Copy the entries without a single change. Pictures should be dropped.

#### Exercise material:
------------------------------

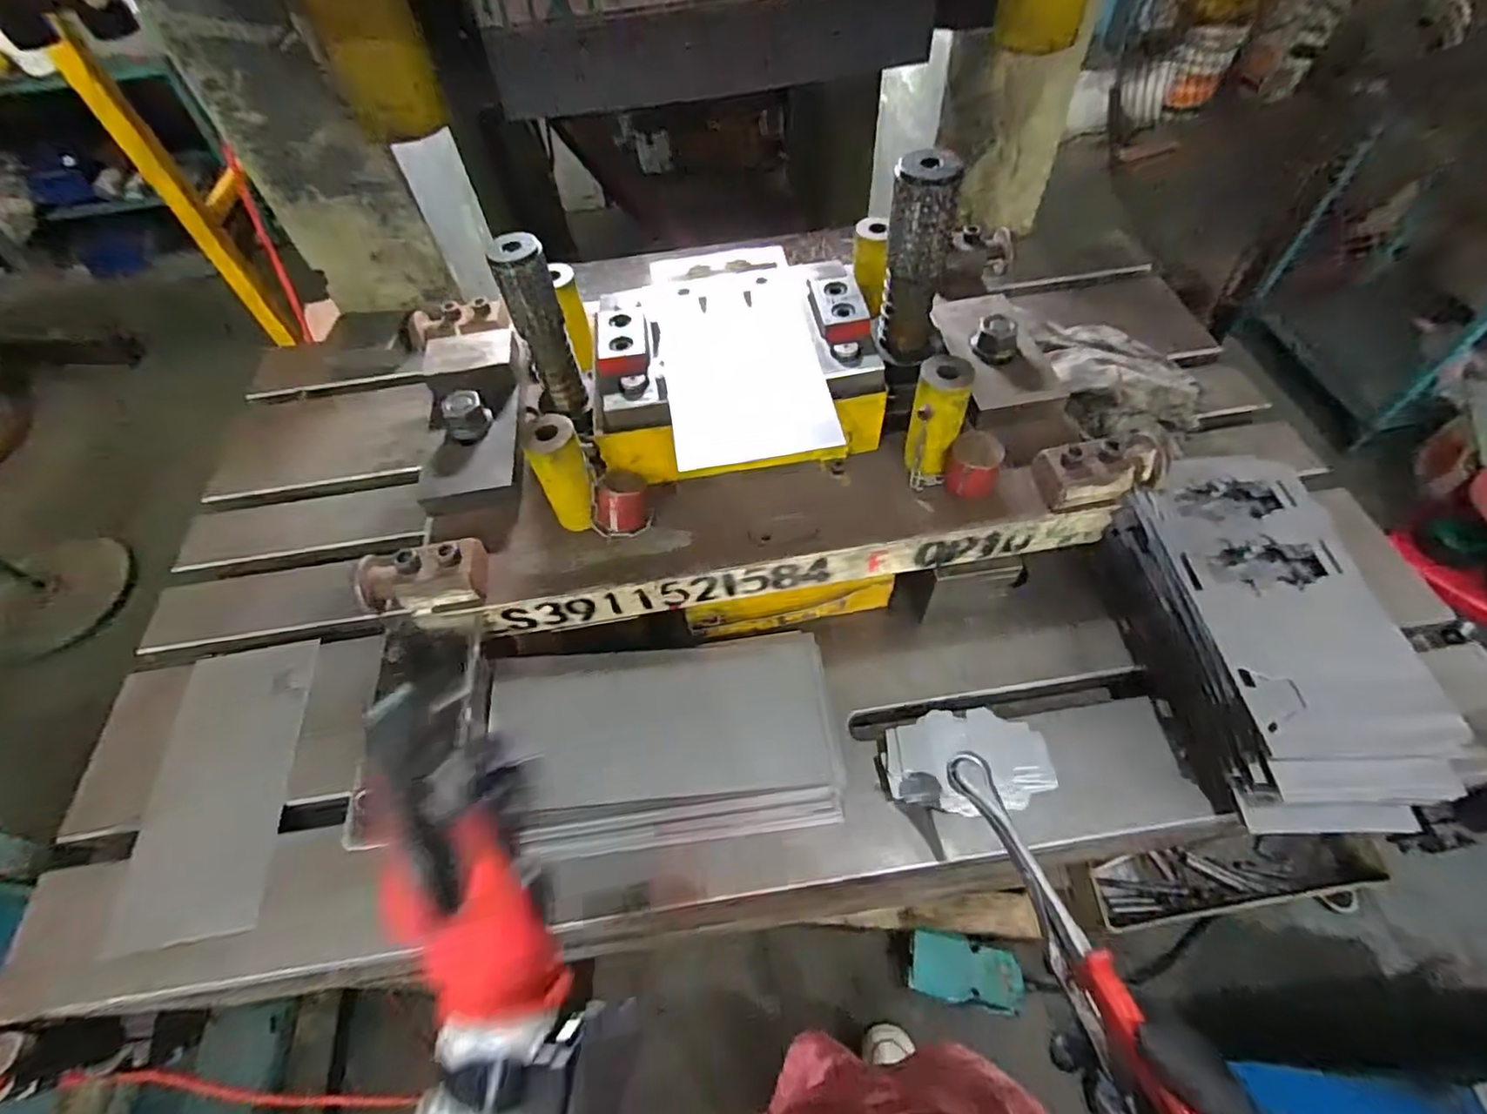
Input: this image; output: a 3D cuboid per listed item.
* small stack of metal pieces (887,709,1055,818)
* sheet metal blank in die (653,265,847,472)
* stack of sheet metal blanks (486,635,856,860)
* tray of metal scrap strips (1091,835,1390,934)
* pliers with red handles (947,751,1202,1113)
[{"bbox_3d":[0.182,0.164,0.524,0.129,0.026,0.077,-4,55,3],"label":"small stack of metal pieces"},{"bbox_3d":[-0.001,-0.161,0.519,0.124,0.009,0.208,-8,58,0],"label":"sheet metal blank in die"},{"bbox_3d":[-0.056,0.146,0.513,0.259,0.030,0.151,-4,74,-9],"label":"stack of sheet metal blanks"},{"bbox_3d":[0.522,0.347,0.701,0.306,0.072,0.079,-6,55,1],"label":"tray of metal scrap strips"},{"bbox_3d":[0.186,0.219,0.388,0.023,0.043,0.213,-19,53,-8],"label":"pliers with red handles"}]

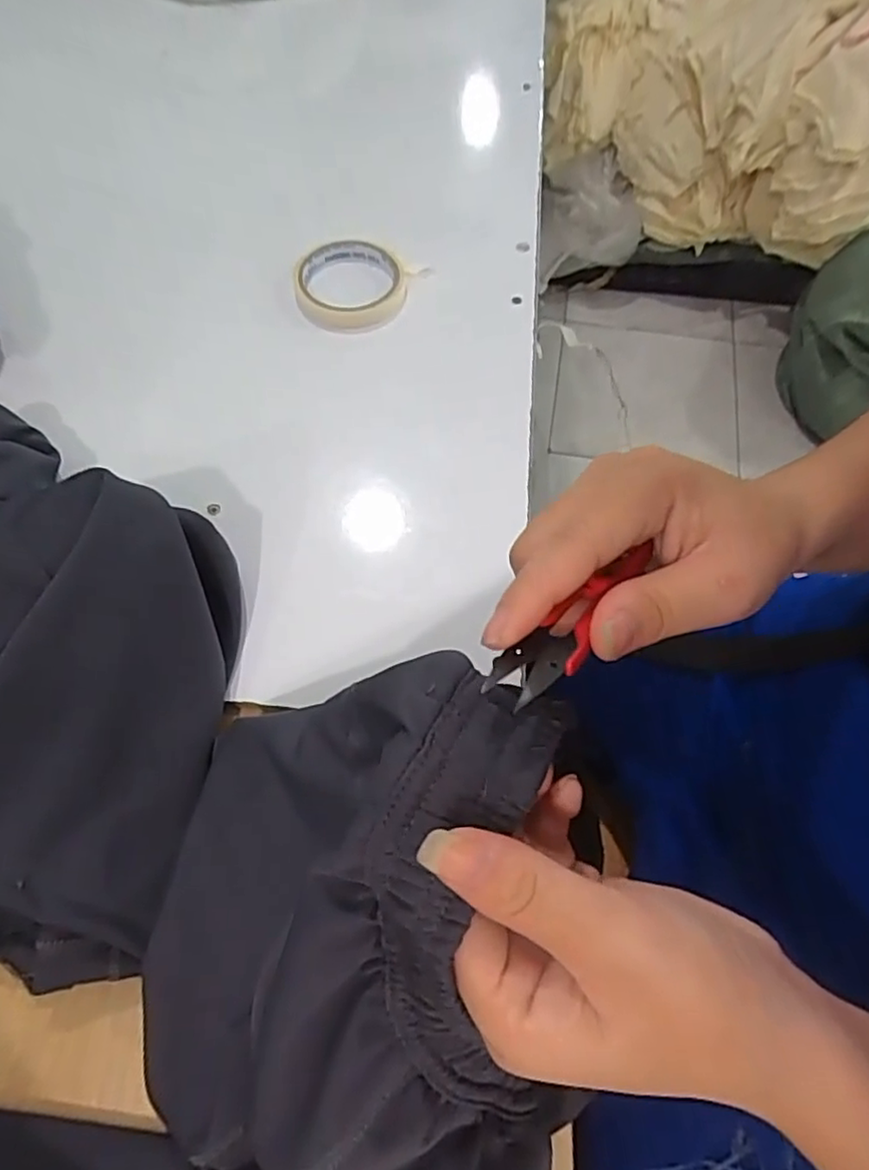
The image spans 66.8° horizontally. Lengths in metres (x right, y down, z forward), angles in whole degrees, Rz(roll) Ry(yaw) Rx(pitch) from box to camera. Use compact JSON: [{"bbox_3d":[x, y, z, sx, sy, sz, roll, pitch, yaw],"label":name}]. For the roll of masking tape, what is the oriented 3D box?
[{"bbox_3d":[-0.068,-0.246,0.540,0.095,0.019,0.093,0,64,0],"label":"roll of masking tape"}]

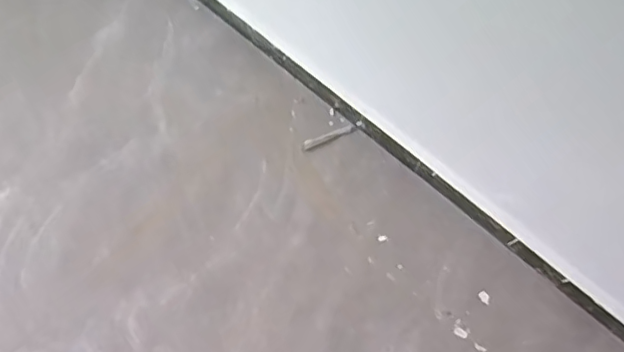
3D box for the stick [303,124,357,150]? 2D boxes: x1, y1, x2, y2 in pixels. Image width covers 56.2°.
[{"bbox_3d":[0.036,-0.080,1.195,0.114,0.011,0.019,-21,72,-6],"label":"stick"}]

------------------------------

#### Answer to this problem:
Input: this image; output: a 3D cuboid per listed item.
* small stack of metal pieces (887,709,1055,818)
* sheet metal blank in die (653,265,847,472)
* stack of sheet metal blanks (486,635,856,860)
* tray of metal scrap strips (1091,835,1390,934)
* pliers with red handles (947,751,1202,1113)
[{"bbox_3d":[0.182,0.164,0.524,0.129,0.026,0.077,-4,55,3],"label":"small stack of metal pieces"},{"bbox_3d":[-0.001,-0.161,0.519,0.124,0.009,0.208,-8,58,0],"label":"sheet metal blank in die"},{"bbox_3d":[-0.056,0.146,0.513,0.259,0.030,0.151,-4,74,-9],"label":"stack of sheet metal blanks"},{"bbox_3d":[0.522,0.347,0.701,0.306,0.072,0.079,-6,55,1],"label":"tray of metal scrap strips"},{"bbox_3d":[0.186,0.219,0.388,0.023,0.043,0.213,-19,53,-8],"label":"pliers with red handles"}]

The image spans 66.8° horizontally. Lengths in metres (x right, y down, z forward), angles in whole degrees, Rz(roll) Ry(yaw) Rx(pitch) from box to camera. Use compact JSON: [{"bbox_3d":[x, y, z, sx, sy, sz, roll, pitch, yaw],"label":name}]. For the roll of masking tape, what is the oriented 3D box?
[{"bbox_3d":[-0.068,-0.246,0.540,0.095,0.019,0.093,0,64,0],"label":"roll of masking tape"}]

3D box for the stick [303,124,357,150]? 2D boxes: x1, y1, x2, y2 in pixels. Image width covers 56.2°.
[{"bbox_3d":[0.036,-0.080,1.195,0.114,0.011,0.019,-21,72,-6],"label":"stick"}]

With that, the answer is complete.